Something that I failed to account for when making my college choice was the social scene. I learned later on that ASU has a reputation for being a party school. Now, I’m positive that all colleges across the US have a party scene, but ASU was essentially one giant party. I’m not a saint and will never claim to be one, but I never indulged in the party-going scene. I went to a select few parties in high school and I can’t say I enjoyed a single one. But my hardheadedness and tunnel vision kept me pushing for the dream of being a D1 wrestler. Unfortunately my vision wasn’t strong enough to keep me focused. Growing up, the lore of college was imprinted on me early and often. College was the only way I would find success and there was no other option. Once I became a college student, I just didn’t get it. This is what I’ve been pushed towards and had worked so hard for? Why? And I’m paying how much? I felt severely let down, borderline betrayed, and became depressed. This depression crept into my athletic performance and goals.

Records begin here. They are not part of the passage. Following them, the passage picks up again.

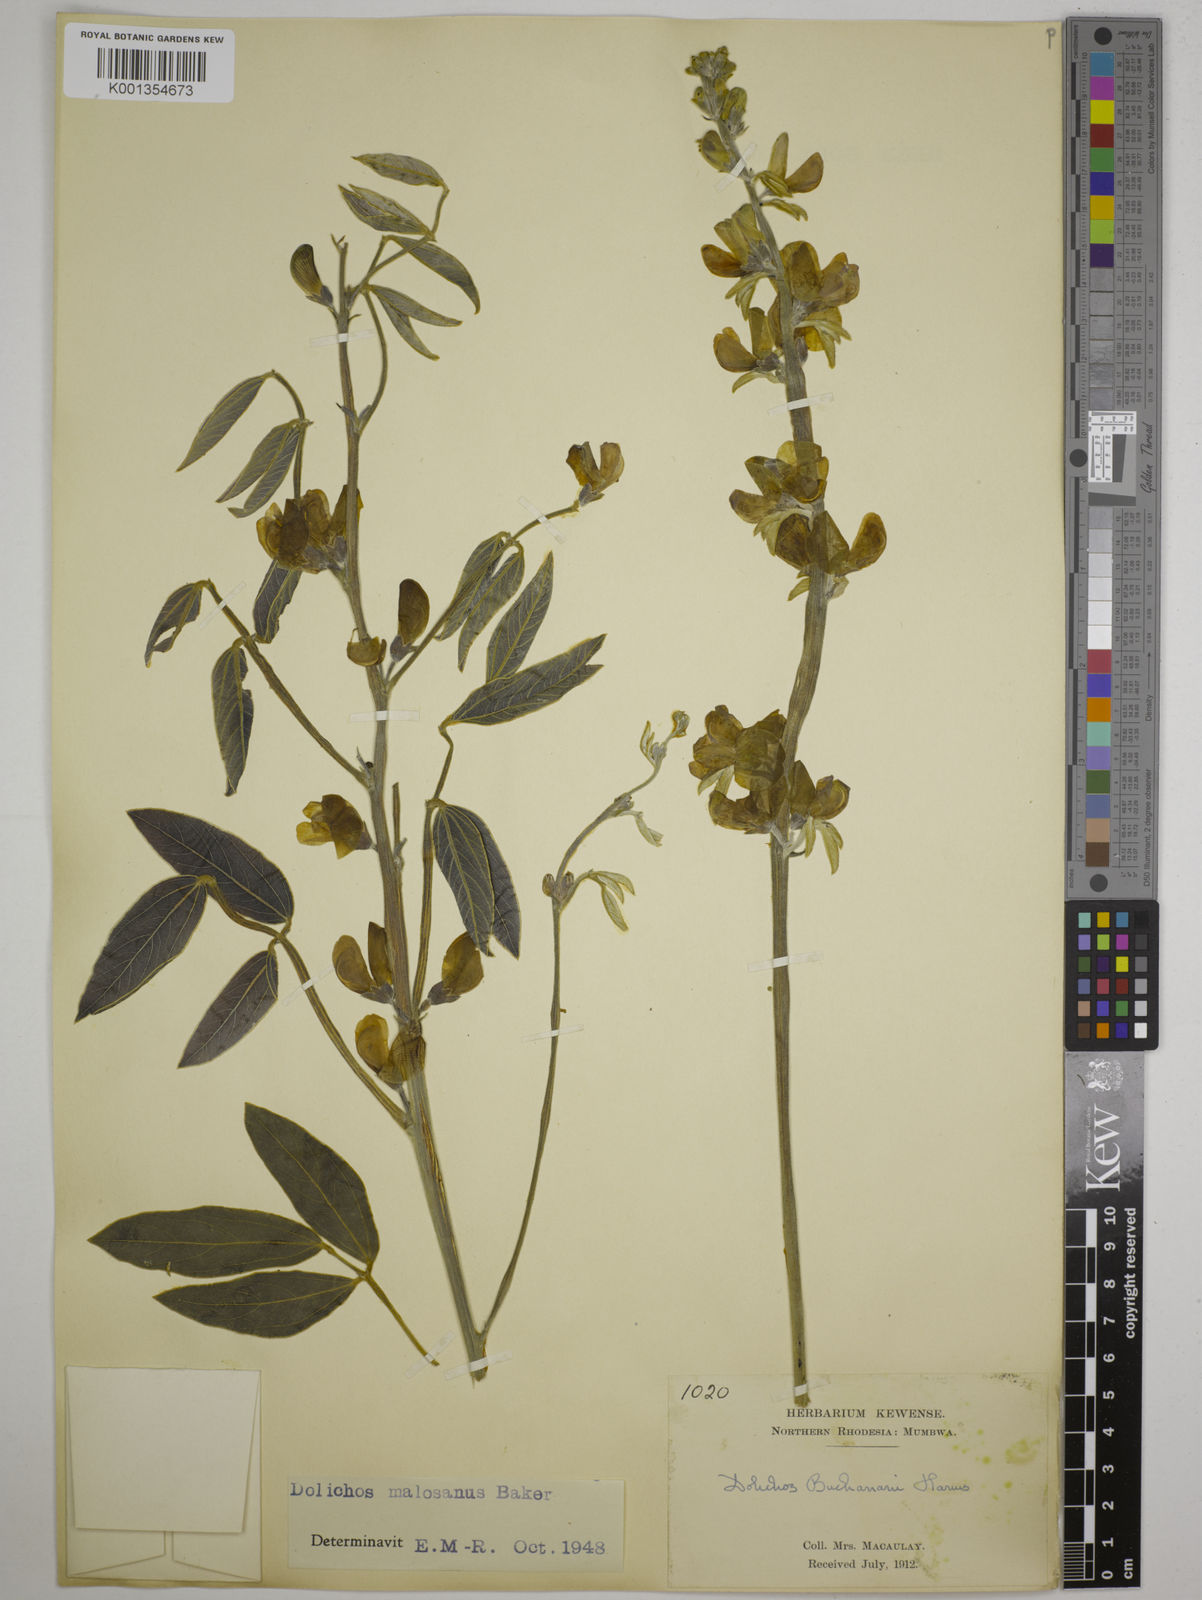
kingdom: Plantae
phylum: Tracheophyta
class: Magnoliopsida
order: Fabales
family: Fabaceae
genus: Dolichos
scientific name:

Leaving Arizona seemed like the only viable option, so I applied to schools back home, and didn’t even care if they had a wrestling team or not. UC Riverside accepted my transfer application, and even took more of my AP credits from high school, so I would have more college credits on day one. I finished my degree at UCR, although reluctantly. I was never able to shake my disdain for the university experience and I’m still bitter about it to this day.